Janos Gereben on October 3, 2016
Yuja Wang at work with mentor Michael Tilson Thomas | Credit: KQED Arts

Practice, some say, makes perfect, but in case of the San Francisco Symphony’s current series of concerts in Davies Hall, it also provides for one of the best events of the season.

These concerts are part of the subscription season and serve as warm-ups for the orchestra’s upcoming tour of Asia. Every work on the wonderfully varied and satisfying program will be performed again as Michael Tilson Thomas leads the Symphony in 10 concerts in six Asian cities between Nov. 9 and 22. All of the performances feature pianist Yuja Wang, the S.F. Symphony’s perennial diva.

As heard at the Thursday night performance, everything is in place, all components are clicking. There are three big orchestral showpieces on the program and one comic/nervous masterpiece: Shostakovich’s Concerto No. 1 in C minor for Piano, Trumpet, and Strings, Opus 35, of 1933. Called “impudent” by the composer’s conservatory teacher, the work is one of a kind, with its energy, surprises, “wrong notes,” and a spectacular tug of war between piano and trumpet.

Mark Inouye costars with Yuja Wang in the Shostakovich concerto

Yuja (who prefers use of that name to the “all-too-common” Wang) and principal trumpet Mark Inouye were at their brilliant best, obbligato passages from the trumpet alternating with the instrument outdoing the piano until the pianist bangs on the keyboard in protest. As always with Shostakovich, Tilson Thomas’ mastery was flawless, and the all-string orchestra provided a magic carpet ride for the soloists. As always for Yuja, there was the well-deserved standing ovation (shared by Inouye), but no encore, alas.

Another of Tilson Thomas’ special affinities, Igor Stravinsky, made up the second half of the concert, with the 1919 Le Chant du rossignol (The Song of the Nightingale), and the 1919 revision of The Firebird. Same year, roughly the same length (20–25 minutes), the two works are very different. Rossignol is plaintive, true to the spirit of the Andersen fairytale. Firebird — as known not only from the ballet but many commercials — is dynamic, tense, climaxes with a triumphant victory over the monsters of the evil sorcerer. 

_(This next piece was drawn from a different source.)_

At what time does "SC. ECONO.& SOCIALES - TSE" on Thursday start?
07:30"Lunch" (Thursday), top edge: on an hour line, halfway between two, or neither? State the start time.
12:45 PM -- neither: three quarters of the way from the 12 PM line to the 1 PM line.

From the very first notes after the intermission, the orchestra played with a big, hard-edged, colorful sound, solo passages shone — Inouye’s trumpet, concertmaster Alexander Barantschik, principal flutist Tim Day, principal trombonist Tim Higgins among them.

Firebird was an orgy of virtuoso playing, exotic pictures coming to life on waves of sound: princesses playing with golden apples, the sorcerer capturing the hero, the firebird appearing, and her lullaby winning over the sorcerer’s warriors ... all color and magic.

The concert opened with the world premiere of Bright Sheng’s commissioned Dream of the Red Chamber Overture, drawn from the San Francisco Opera-commissioned opera that premiered across Grove Street just three weeks before. The overture has the best aspects of the opera, and yet even at the length of six minutes, it’s frustrating with its static nature — however big and jazzy at the beginning — by failing to develop and seeming to stall within. Still, the novelty of the composition and the huge orchestra it requires did not diminish a great evening at the Symphony.

For SFCV readers in Asia: the same program will be performed in Seoul on Nov. 9, in Taiwan on Nov. 12, and in Shanghai on Nov. 15. Other programs on the tour include Tilson Thomas’ own Agnegram, Chopin’s Piano Concerto No. 2, and Mahler’s Symphony No. 1.